We invited Elly Rotheim, longtime yoga practitioner, to share some yogic wisdom she has gleaned from her yoga practice. In this post, Elly talks about the things she “had no idea about” when she started yoga.
I had no idea when I began yoga in the ’90’s the powerful force it would have in my life. I was in a dark place after my only sister passed away when a friend suggested taking a class in a “real yoga studio.” My first aha moment was . . .yoga in a studio is different from yoga in a gym.
As I walked into the studio, the other participants graciously showed me how to setup for class. This kindness, the serenity of the studio, and the feeling of belonging hooked me on yoga.
As I began taking classes regularly, I felt changes occurring. My breath began to deepen. I could visualize oxygen filling my lungs and I was able to inhale and exhale at a slower, longer rate. From an early age, I remember my dance instructors telling me that my shoulders were locked. After several years of practicing yoga, I experienced joy at the sensation of my shoulder blades lowering down my back as I sat taller on my yoga mat.
This brings me to my second I had no idea point. The yoga teacher makes a difference inthe experience.
Just like any other relationship, I find I do my best when I feel accepted and nurtured. When you find an instructor that you “like” and feel comfortable with, it’s a match made in heaven. That’s the feeling I have experienced at Yoga from the Heart.
I recently moved into a complex that has a large gym and offers yogaclasses in a separate room. I was excited to start the yoga class as I am a bit further away from Yoga from the Heart and don’t get there as regularly as I would like. I tried not to make a quick judgment when the instructor arrived later than me, never smiled nor said a welcoming word. I continue to drop in occasionally, looking for the benefits of her teaching. I am constantly striving to get past those prickly personalities where I haven’t connected in order to remain open for whatever the class has to offer. I am grateful for this experience as it has shown me that my joy in practicing yoga lies in taking classes in a center where I feel comfortable, with an instructor who welcomes me and is genuinely happy to see me.
I had no idea that fear has kept me from so much in my life. I think back to my initial struggle in the ’80’s —whether or not to sign up for an adult yoga class at the local school gym.
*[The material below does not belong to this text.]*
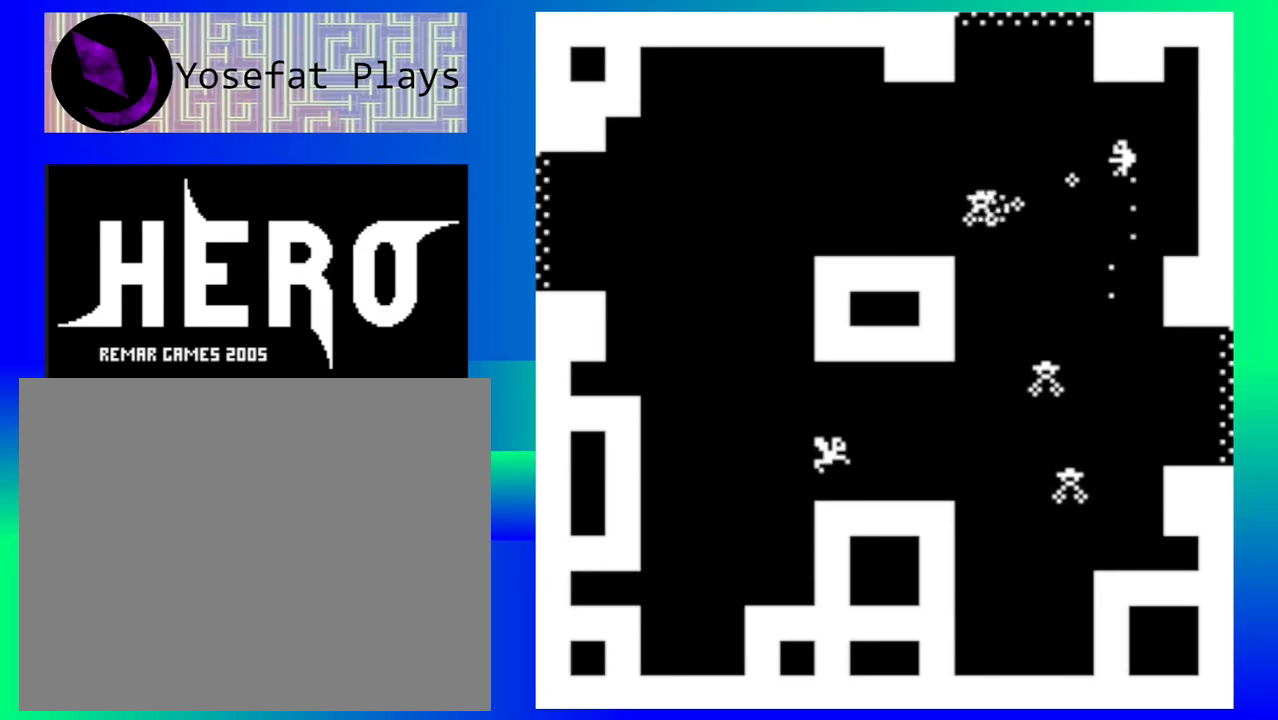
{"buttons": [], "events": [[50, "Y", "down"], [117, "Y", "up"], [183, "Y", "down"], [267, "Y", "up"]]}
I had all kinds of excuses. Where is the school? How is the parking? Can my body move that way?What do I wear? It basically was the fear of not being able to do the poses that kept me from the experience. That fear kept me from yoga until the 90’s when I needed a life line.
After more time practicing, I went to a yoga retreat in Tuscany where the instructor was a very wise man. I voiced my concern about the inability to do some of the poses the “way they were supposed to be done”. He calmly replied, “You are doing your interpretation of the pose.” That perspective made great sense to me and whenever a pose is challenging, I repeat that in my head, “It’s my interpretation of the pose” and I am doing my best.
It was the fear of technology that kept me from staying in touch with an outdated phone and fear that has kept me from my passion of writing. My 2014 New Year’s Resolution was to get into the 21st century, get a smart phone (maybe it would teach me to be smart too), and start a blog. With support from friends and colleagues, and a renewed commitment to my yoga practice, I am on my way.